A FIGHT for the ages and probably the fight of 2024 went the way of Ruadhan Farrell as he claimed the BUI Celtic super-bantamweight title at the expense of fellow North Belfast man Connor Kerr at the Ulster Hall by way of a 78-75 decision.

It was a compelling battle that could have gone either way with every round brilliantly competitive, but perhaps Farrell did just do enough to shade this war that culminated in a standing ovation for both.

Farrell, the taller and longer of the two, made a busier start as Kerr seemed content to set traps and try to counter.

'King Con' seemed to up it a little to start the second and Farrell was happy to engage as this fight caught fire.

It was thrilling stuff as Kerr switched stances, the action ebbing and flowing at a breathless pace, both digging in. You felt something had to give as the fight moved into the second half as it was poised on a knife-edge. 

The sixth was a microcosm of the fight as initially, Kerr was forcing it and Farrell looked in a bit of bother, only to retaliate with the body shot that stung Kerr.

It would come down to which of the two had more in the tank and oil lights were certainly flickering as it moved into the final round and they expended every last ounce they had, going to war until referee David Irving had to step in with the din of the crowd drowning out the final bell.

It was a nervous wait for the outcome, but Farrell sunk to his knees in jubilation at getting the verdict in a fight of the year contender.

Farrell and Kerr do battle

Farrell and Kerr do battle

"I've been doubted throughout my whole career that I would win a professional title, but I'm here now as BUI Celtic champion," said an emotional Farrell after.

"I said I would dedicate this to my cousin who I lost to cancer in December and my aunt who died and I wanted to do them proud, so I wasn't going to be denied and would leave here as a champion."

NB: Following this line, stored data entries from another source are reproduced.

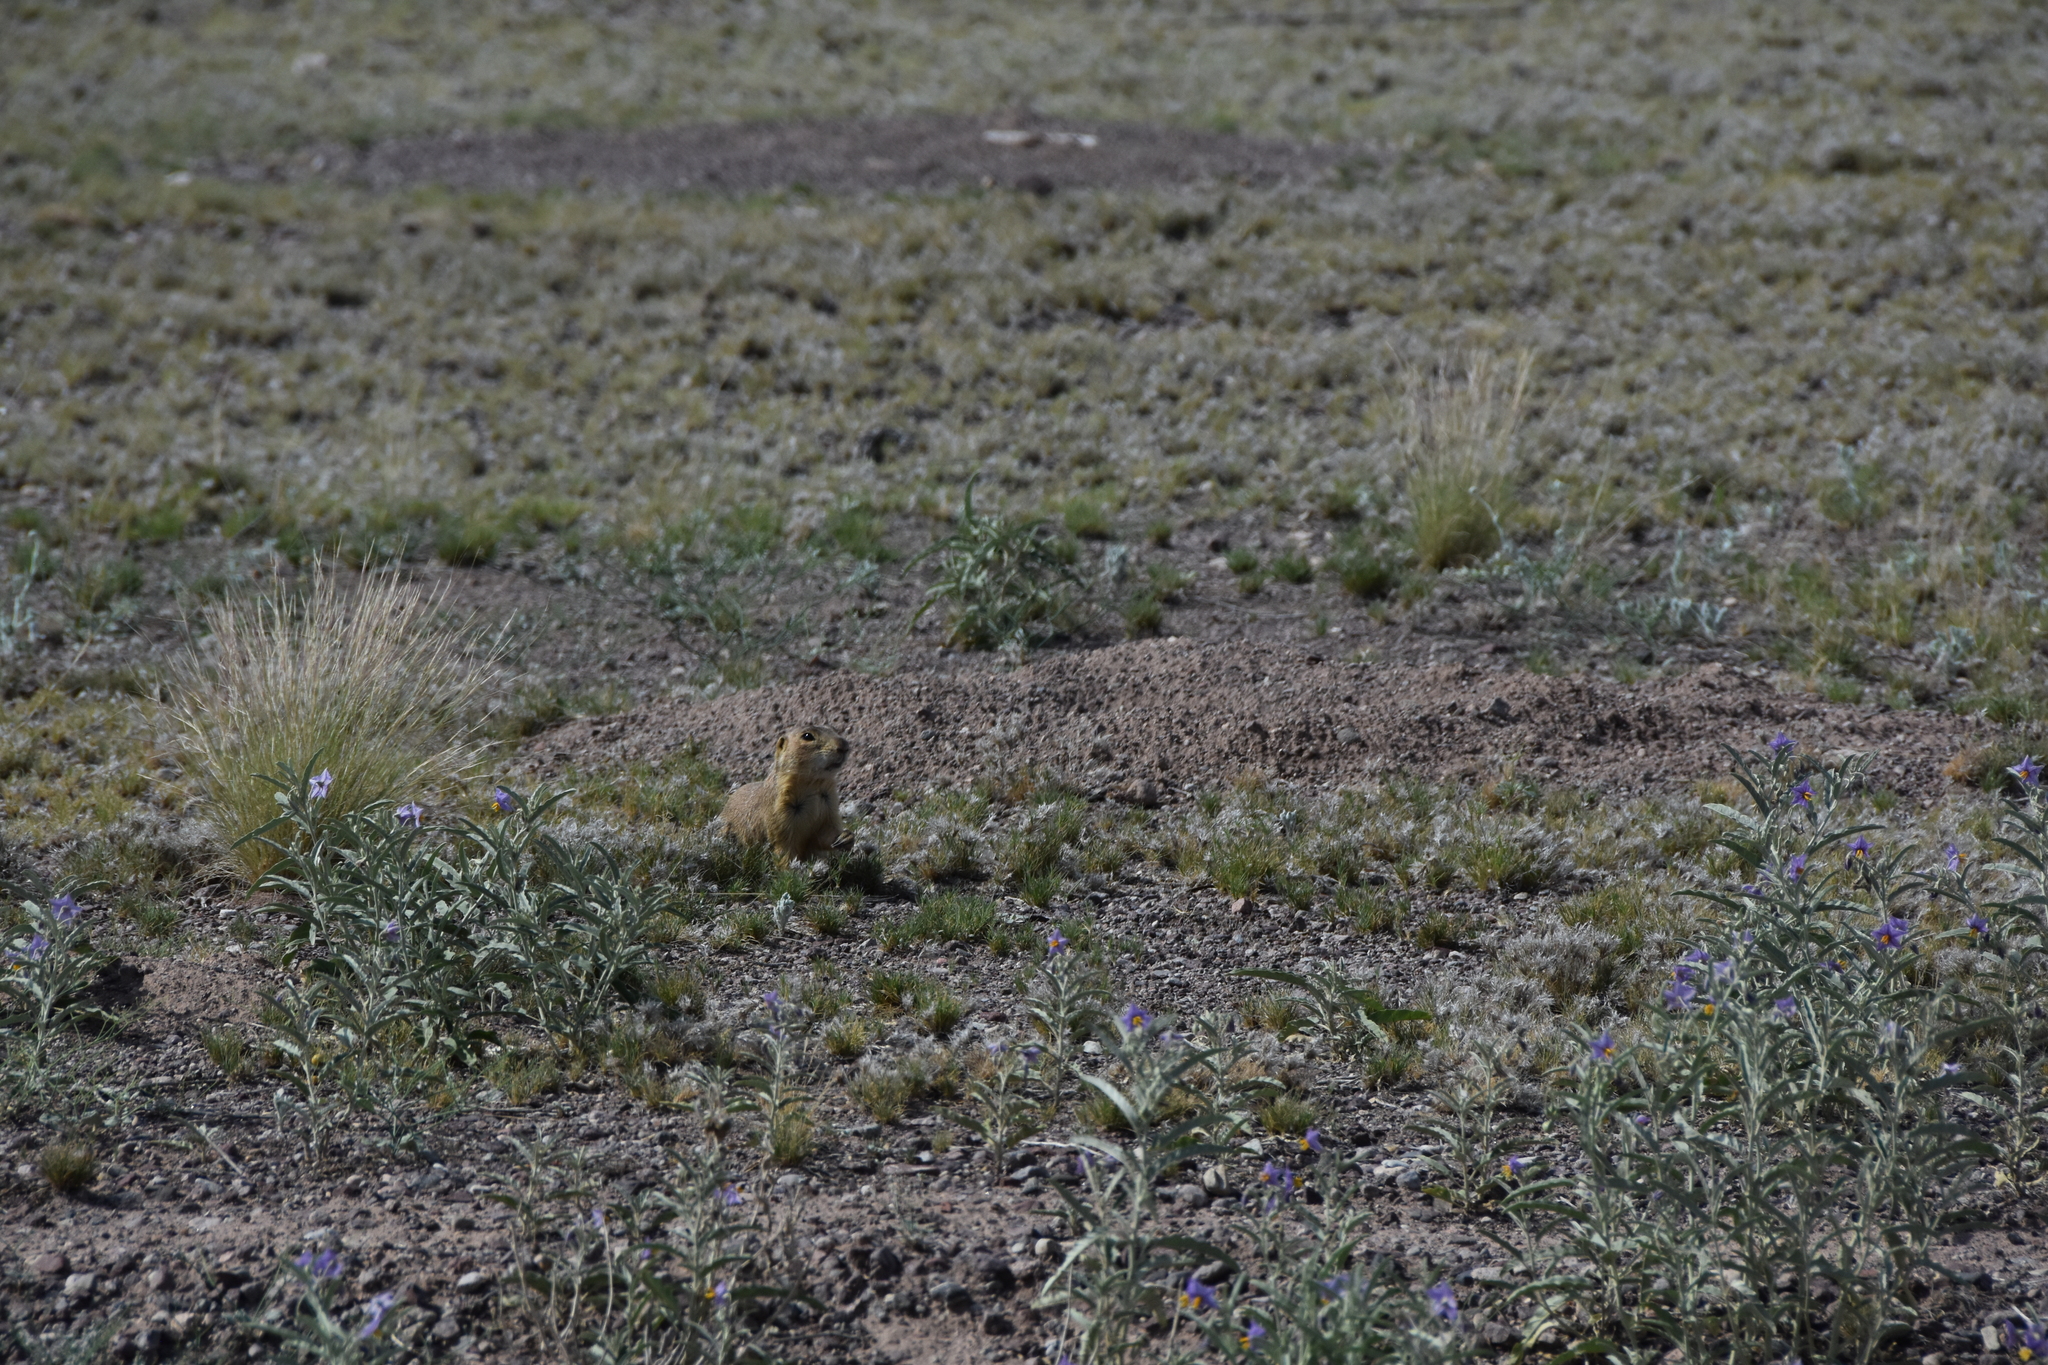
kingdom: Animalia
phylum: Chordata
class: Mammalia
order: Rodentia
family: Sciuridae
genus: Cynomys
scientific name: Cynomys gunnisoni
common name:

In one of the most bizarre fights you'll see, Owen O'Neill took a 40-35 points win over Belfast-based Slovakian Edgar Kemsky.

O'Neill showed up to fight but Kemsky from the off was clowning and postering, drawing a stern warning and eventually a point off from referee Eamonn Magill.

He was also getting the hairdryer treatment from his corner but to no avail as his erratic behaviour continued, but then at times he stood and fought. It had to be seen to be believed. A frustrated and clearly angry O'Neill took the win in what was a farce not of his making.

Steven Ward returned to the ring after close to two-and-a-half years in the wilderness with a solid 60-54 win over Perry Howe.

Naturally, given the layoff, his timing wasn't quite on point early, but was perhaps chasing the one-punch knockout, head-hunting a little too much as he sought to impress. There was no doubt the Belfast man was banking the rounds and when he went downstairs, looked to be making more of an impact.

Howe is a survivor and those instincts ensured he got through to the end. Ward took the win on points and will be happy with the six rounds banked after such a long layoff.

"It's good for be back after a long 27 months," he said.

"I've got a bit of rust off now. The timing was a bit off but what can you expect?"

Gerard Hughes got back on the winning trail as he swept all four rounds against journeyman Luke Fash on Eamon Magill's scorecard. The West Belfast super-bantamweight boxed with patience throughout and improved to 5-0-1. 

John Boyd enjoyed a debut win

John Boyd enjoyed a debut win

Another of the West Belfast men, John Boyd, enjoyed a winning debut as the former Ulster Elite champion claimed a 40-36 points win over Newry's Allan White at light-middleweight.

White came to have a go but southpaw Boyd soon settled and began to find his timing as he sought to counter his foe.

Blood was pouring from White's nose in the second as those counter lefts told and it was a case of whether Boyd could find a stoppage. Allan wasn't going to allow that to happen as he did enough to get through the second half and Boyd had to settle for a points win, but a fine debut nonetheless. 

"This is my first time fighting in the Ulster Hall," Boyd revealed.

"It was good to get four rounds against a live opponent."

Dublin's Glen Byrne got the night underway with a 60-54 points win over Martin Shaw at light-middleweight and super-featherweight JP O'Meara was a points winner over Engel Gomez.